Forty-nine patients newly diagnosed with NSCLC and SSBM had a median age of 63 years (range 34-76). The median follow-up of all patients was 3.9 years. Thirty-three patients (67%) had ≥T2 disease, 23 (47%) had ≥N2. At 2 years, 45% of first failures were intracranial only (95% confidence interval 30-59). At 3 and 5 years, OS was 45% (95% confidence interval 32-63) and 30% (95% confidence interval 18-51), respectively. In ≥N1 disease, 5-year OS was 34% (95% confidence interval 18-63). The 3- and 5-year PFS was 8% (95% confidence interval 3-22) and 0%, respectively. Higher lung-molGPA was associated with longer OS (hazard ratio 0.26, 95% confidence interval 0.11-0.61, P = 0.002). Higher lung-molGPA (hazard ratio 0.33, 95% confidence interval 0.15-0.71, P = 0.005) and lower N-stage (hazard ratio 1.56, 95% confidence interval 1.13-2.15, P = 0.007) were associated with longer PFS.

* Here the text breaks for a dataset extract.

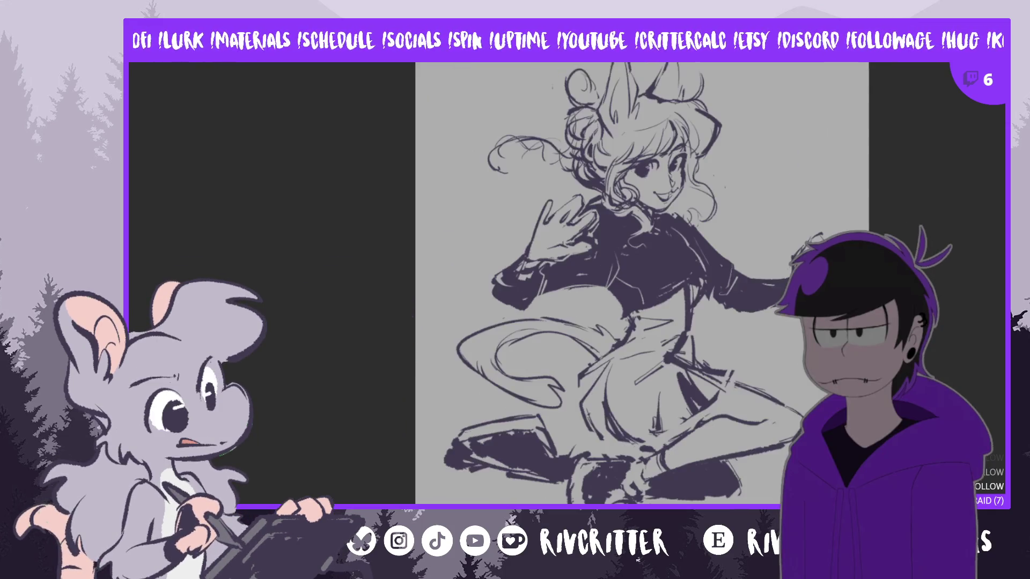
scroll(793, 91, "up", 2)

Definitive treatment of patients with NSCLC and SSBM staged with FDG-PET/CT can result in 5-year survivors, including those with ≥N1 disease.

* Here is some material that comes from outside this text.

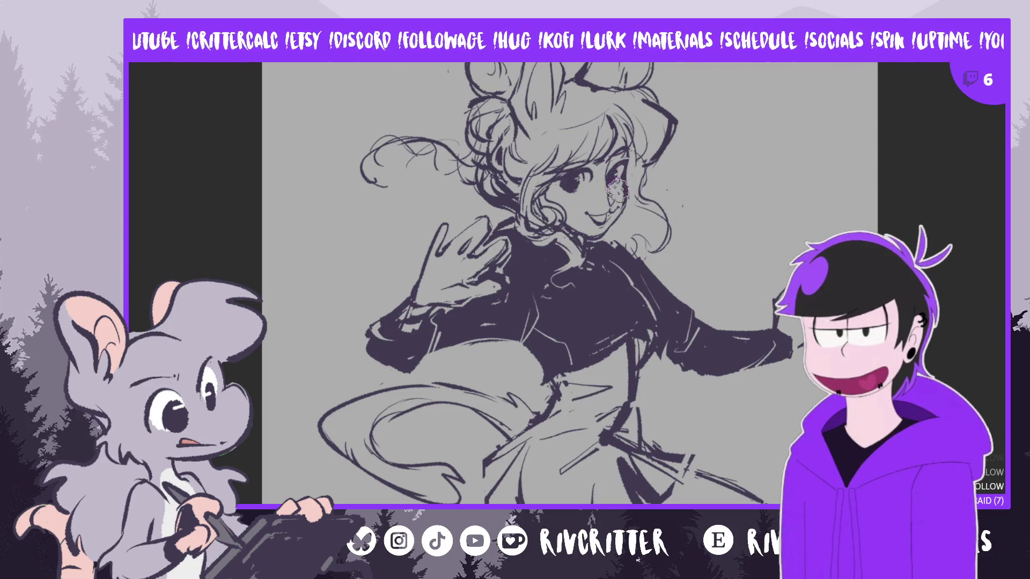
key("m")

在非小细胞肺癌(NSCLC)患者中,<1%的患者在诊断时患有同步性孤立性脑转移(SSBM)。在没有 18-氟脱氧葡萄糖正电子发射断层扫描/计算机断层扫描(FDG-PET/CT)分期的情况下,对颅内和胸内疾病进行明确治疗,显示出 5 年总生存率(OS)为 11-21%。我们研究了在 FDG-PET/CT 时代诊断为 SSBM NSCLC 并接受明确的颅内和胸内疾病局部治疗的患者的长期生存结果。
本回顾性研究评估了在 1999 年 2 月至 2017 年 12 月期间使用 FDG-PET/CT 分期并接受明确肺和 SSBM 治疗的患者。为每位患者分配了肺分子分级预后评估(lung-molGPA)评分,使用年龄、表现状态评分和(如果进行)分子状态。使用 Kaplan-Meier 方法计算总生存率和无进展生存率(PFS)。Cox 比例风险模型确定了 OS 和 PFS 的预后因素。
49 例新诊断为 NSCLC 和 SSBM 的患者中位年龄为 63 岁(范围 34-76)。所有患者的中位随访时间为 3.9 年。33 例(67%)患者患有≥T2 疾病,23 例(47%)患者患有≥N2 疾病。在 2 年内,45%的首次失败为颅内孤立性(95%置信区间 30-59)。在 3 年和 5 年时,OS 分别为 45%(95%置信区间 32-63)和 30%(95%置信区间 18-51)。在≥N1 疾病中,5 年 OS 为 34%(95%置信区间 18-63)。3 年和 5 年的 PFS 分别为 8%(95%置信区间 3-22)和 0%。较高的 lung-molGPA 与较长的 OS 相关(风险比 0.26,95%置信区间 0.11-0.61,P=0.002)。较高的 lung-molGPA(风险比 0.33,95%置信区间 0.15-0.71,P=0.005)和较低的 N 期(风险比 1.56,95%置信区间 1.13-2.15,P=0.007)与较长的 PFS 相关。
使用 FDG-PET/CT 分期的 NSCLC 和 SSBM 患者的明确治疗可导致 5 年生存者,包括≥N1 疾病患者。